Ms. Goodwin has a flair for such dialogue: either that or an extensive familiarity with the works of Edith Wharton. In any case, she supplies Cora with reasonably sharp banter and gives her backbone. Cora is a better character than the spoiled, arrogant creature she could have been. To Ms. Goodwin’s credit, the book has enough sexual heat to make Cora’s inevitable marriage to Ivo seem like something beyond a cynical business transaction, though it has its cynical aspects. In one of the book’s best moments, Mrs. Cash gazes admiringly at a picture of one of Ivo’s supercilious ancestors. “She wondered if Cora’s children would ever gaze at the world with such serene lack of interest,” Ms. Goodwin writes.
Ms. Goodwin also gets some momentum from her story’s subplots, even when they rely on stock characters. Take Charlotte Beauchamp — and Ivo apparently has, leaving Charlotte with a nastily proprietary attitude toward him and a bitchy one toward Cora. As Charlotte looks appraisingly at Cora, she has her mouth “curved upwards in what might have been a smile.” Charlotte also has a husband who is handy with a hairbrush, whether he is using it to groom his wife’s long blond hair (and “pacify it into a golden sheet”) or spanking her.

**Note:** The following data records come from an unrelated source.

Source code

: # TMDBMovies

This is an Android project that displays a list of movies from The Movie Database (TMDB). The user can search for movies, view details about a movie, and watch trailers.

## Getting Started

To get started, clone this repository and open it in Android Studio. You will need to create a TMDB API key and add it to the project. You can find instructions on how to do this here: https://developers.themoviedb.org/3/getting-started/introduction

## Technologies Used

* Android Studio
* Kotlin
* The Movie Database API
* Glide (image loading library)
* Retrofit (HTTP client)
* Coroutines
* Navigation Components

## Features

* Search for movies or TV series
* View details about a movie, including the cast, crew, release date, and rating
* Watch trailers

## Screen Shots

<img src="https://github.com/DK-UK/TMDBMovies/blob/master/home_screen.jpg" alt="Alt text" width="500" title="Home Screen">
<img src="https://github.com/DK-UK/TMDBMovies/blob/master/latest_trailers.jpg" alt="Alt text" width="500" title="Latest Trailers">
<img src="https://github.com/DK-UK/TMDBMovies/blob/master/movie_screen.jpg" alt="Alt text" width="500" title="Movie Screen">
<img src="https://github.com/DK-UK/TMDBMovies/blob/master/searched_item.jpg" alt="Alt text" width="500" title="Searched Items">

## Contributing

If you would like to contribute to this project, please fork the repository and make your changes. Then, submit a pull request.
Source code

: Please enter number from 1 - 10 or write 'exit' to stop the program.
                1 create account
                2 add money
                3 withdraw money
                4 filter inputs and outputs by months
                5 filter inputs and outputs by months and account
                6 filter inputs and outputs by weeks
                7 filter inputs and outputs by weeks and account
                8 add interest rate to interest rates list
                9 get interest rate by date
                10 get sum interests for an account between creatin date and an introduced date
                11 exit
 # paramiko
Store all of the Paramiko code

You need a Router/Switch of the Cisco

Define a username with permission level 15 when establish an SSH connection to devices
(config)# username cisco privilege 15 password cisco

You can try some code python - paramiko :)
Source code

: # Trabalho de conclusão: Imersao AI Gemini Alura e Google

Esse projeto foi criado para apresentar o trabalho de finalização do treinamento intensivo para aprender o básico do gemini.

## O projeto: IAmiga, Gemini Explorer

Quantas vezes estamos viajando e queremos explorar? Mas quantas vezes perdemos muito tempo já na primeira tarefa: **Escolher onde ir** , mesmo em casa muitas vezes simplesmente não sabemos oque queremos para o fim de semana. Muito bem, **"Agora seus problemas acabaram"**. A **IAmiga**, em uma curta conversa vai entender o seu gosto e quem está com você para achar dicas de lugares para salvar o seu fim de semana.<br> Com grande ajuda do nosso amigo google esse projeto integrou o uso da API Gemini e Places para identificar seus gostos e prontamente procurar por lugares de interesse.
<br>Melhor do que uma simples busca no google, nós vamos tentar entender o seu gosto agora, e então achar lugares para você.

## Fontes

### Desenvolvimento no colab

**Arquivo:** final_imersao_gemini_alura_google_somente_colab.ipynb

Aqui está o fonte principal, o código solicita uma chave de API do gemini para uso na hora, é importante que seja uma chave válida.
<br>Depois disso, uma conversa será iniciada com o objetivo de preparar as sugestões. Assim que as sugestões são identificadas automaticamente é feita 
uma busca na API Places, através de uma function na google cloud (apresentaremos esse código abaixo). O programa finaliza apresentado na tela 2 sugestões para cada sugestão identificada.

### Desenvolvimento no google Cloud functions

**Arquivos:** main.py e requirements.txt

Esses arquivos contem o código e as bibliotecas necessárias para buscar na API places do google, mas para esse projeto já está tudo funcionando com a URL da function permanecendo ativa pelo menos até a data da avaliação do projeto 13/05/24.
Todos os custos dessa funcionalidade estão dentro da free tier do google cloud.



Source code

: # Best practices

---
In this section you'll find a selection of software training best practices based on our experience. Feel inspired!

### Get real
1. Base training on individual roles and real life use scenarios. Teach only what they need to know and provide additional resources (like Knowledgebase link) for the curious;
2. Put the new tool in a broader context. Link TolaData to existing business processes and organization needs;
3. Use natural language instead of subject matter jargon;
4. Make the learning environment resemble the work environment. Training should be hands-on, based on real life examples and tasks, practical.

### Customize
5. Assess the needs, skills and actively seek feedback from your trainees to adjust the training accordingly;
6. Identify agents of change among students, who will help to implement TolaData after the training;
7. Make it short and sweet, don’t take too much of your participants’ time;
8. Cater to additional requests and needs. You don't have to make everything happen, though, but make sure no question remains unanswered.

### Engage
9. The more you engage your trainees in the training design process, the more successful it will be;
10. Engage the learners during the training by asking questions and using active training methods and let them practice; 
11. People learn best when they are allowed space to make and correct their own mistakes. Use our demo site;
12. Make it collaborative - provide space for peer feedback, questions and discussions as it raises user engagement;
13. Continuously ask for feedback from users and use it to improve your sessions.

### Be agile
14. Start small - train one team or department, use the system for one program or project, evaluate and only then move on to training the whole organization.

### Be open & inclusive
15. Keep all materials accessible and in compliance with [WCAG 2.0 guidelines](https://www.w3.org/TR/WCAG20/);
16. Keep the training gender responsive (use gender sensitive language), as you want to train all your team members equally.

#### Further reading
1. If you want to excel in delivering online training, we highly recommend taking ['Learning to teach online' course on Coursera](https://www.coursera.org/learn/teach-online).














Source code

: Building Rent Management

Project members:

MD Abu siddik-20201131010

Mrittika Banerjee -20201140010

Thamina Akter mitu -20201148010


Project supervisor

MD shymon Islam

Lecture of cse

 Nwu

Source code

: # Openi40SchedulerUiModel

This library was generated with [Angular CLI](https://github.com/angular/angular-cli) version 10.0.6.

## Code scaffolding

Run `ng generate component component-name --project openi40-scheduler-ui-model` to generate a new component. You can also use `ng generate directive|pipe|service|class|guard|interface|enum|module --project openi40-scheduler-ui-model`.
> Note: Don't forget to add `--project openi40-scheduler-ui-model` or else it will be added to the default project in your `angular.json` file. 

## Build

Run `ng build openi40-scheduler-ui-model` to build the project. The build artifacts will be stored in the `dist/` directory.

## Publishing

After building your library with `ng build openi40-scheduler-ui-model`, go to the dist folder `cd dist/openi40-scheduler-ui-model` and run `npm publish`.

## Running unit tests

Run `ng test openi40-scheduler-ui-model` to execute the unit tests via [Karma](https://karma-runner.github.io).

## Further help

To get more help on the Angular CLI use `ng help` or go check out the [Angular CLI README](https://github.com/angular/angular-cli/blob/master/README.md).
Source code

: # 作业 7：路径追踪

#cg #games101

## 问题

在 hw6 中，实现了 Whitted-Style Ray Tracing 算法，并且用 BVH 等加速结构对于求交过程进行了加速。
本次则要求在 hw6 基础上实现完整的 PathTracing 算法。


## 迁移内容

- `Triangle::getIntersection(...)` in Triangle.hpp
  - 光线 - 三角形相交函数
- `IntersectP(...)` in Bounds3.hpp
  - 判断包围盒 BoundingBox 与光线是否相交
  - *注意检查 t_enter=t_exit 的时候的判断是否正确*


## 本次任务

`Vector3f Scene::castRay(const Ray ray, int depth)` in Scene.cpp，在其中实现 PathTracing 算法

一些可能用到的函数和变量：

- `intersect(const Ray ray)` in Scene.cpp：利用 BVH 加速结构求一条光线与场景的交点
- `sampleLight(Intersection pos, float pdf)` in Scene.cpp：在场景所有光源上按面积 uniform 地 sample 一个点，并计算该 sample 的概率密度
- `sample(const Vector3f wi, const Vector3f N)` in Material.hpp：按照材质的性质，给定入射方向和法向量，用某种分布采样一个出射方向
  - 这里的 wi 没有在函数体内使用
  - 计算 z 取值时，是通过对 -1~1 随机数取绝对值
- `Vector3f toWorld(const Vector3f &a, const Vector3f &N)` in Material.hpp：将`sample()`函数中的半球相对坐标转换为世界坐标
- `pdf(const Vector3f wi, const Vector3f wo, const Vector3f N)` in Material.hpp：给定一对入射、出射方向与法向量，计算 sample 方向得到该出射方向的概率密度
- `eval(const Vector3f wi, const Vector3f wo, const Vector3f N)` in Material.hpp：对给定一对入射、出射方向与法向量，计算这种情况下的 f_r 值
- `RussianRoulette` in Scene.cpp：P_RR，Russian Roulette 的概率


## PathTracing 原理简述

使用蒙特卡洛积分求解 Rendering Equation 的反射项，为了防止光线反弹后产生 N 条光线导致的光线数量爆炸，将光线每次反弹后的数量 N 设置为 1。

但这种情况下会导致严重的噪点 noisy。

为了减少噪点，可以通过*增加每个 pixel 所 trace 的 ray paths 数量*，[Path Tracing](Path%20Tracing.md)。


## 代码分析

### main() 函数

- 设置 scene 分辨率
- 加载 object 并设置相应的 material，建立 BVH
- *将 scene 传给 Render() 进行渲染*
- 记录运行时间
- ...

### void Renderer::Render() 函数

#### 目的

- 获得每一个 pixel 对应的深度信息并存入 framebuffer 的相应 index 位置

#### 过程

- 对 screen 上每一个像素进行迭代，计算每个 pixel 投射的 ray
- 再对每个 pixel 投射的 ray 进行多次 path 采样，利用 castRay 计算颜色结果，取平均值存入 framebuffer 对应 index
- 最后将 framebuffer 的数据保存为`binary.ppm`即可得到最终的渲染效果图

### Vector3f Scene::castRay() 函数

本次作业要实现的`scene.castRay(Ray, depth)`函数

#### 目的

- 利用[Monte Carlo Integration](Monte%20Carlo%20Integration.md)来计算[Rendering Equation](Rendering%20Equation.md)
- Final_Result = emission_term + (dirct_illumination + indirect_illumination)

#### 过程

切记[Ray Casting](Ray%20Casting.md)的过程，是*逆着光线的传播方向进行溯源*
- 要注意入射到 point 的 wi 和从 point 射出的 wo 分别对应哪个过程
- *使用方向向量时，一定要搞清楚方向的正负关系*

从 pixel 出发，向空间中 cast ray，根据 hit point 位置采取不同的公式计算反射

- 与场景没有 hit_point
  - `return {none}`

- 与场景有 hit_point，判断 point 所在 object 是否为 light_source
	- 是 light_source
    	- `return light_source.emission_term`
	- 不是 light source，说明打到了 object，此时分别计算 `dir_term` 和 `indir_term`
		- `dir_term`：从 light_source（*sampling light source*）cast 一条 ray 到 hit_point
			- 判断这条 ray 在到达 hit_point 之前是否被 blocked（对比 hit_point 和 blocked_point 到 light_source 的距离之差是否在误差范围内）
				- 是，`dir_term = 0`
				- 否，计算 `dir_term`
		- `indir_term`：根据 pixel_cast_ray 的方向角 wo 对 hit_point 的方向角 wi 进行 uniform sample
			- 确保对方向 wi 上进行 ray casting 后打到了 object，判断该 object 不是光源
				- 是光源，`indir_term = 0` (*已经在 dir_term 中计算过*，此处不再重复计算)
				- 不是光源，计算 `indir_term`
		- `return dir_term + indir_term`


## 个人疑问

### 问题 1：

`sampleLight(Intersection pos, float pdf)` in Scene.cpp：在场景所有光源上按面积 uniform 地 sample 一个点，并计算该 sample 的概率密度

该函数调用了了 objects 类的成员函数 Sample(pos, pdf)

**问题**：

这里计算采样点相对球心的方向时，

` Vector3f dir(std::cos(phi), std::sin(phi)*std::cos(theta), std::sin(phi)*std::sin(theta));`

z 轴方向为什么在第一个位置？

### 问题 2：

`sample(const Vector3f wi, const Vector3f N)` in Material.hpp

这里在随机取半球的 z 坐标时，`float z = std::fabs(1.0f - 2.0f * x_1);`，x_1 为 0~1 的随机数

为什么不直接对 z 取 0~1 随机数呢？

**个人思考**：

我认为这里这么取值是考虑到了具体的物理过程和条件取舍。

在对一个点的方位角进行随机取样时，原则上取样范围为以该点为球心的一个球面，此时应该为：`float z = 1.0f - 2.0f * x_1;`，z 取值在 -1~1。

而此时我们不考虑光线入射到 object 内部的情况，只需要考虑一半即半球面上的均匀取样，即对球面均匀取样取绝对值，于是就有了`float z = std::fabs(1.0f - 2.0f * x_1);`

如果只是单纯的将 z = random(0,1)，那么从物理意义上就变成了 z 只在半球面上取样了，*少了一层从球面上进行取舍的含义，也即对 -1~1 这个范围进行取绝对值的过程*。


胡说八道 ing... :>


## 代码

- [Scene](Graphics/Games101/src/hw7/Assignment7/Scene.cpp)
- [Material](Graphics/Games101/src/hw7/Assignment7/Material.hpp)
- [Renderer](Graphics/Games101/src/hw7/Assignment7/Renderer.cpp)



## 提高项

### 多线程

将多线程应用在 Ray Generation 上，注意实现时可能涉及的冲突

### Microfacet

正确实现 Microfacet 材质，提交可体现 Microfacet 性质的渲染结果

“The American Heiress” also features Ivo’s feline mother, who made herself a double duchess by marrying a second duke after Ivo’s father had died and who is expertly dismissive in dealing with her new daughter-in-law’s flashy American tastes for, say, plumbing. “Perhaps I am just set in my ways but I cannot help but think there is more to life than hot water,” the duchess tells one of her many admirers, the Prince of Wales (whose royal visits are a royal pain). The novel’s best-drawn secondary character is Bertha, Cora’s American maid, who spends a lot of time lacing her mistress into corsets but even more time making astute social observations. During the course of the book, Bertha acquires direct experience of the differences between racial discrimination in America and class discrimination in England.
“The American Heiress” connects to Browning’s “My Last Duchess” when Cora is persuaded to have her portrait painted by an artist who is guaranteed to inflame Ivo’s dangerous side. But this is a book that seeks to beguile, not horrify. So Cora, unlike the doomed duchess in the poem, remains a vibrant character throughout Ms. Goodwin’s archly entertaining story. She has no intention of seeing herself relegated to a space on a castle wall.